> Task to carry out
Report every line of the records below that contains the word "PBE赝势和DZVP".

> Data excerpts
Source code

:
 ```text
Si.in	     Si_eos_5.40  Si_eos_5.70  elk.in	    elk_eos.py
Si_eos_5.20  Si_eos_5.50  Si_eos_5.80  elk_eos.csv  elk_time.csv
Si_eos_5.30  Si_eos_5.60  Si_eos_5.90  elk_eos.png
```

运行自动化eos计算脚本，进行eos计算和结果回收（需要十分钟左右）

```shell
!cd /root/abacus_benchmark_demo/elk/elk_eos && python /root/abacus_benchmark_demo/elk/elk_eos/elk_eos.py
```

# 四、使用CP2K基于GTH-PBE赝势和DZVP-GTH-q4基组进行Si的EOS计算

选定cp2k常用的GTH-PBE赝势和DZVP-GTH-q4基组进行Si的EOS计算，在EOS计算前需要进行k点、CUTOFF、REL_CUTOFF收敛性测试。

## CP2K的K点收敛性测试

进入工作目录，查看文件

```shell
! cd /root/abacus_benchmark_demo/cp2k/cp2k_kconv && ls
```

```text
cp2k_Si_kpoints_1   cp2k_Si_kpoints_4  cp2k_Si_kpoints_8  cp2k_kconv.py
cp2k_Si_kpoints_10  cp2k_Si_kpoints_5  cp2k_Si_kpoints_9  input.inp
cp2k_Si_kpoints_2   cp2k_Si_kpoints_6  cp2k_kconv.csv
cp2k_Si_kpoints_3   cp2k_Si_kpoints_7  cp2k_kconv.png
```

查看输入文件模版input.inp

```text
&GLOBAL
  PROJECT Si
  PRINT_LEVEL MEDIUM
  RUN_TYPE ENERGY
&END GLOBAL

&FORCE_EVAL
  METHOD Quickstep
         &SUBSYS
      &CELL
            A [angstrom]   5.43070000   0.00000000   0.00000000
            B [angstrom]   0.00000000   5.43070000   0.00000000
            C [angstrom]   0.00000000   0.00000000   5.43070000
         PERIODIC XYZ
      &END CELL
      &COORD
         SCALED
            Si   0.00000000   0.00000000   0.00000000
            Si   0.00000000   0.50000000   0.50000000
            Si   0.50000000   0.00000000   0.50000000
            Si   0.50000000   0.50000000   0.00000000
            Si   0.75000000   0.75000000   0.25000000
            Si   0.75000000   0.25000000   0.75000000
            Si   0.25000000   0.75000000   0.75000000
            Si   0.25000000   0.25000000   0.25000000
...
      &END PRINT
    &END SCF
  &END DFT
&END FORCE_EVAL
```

> Task solution
# 四、使用CP2K基于GTH-PBE赝势和DZVP-GTH-q4基组进行Si的EOS计算
选定cp2k常用的GTH-PBE赝势和DZVP-GTH-q4基组进行Si的EOS计算，在EOS计算前需要进行k点、CUTOFF、REL_CUTOFF收敛性测试。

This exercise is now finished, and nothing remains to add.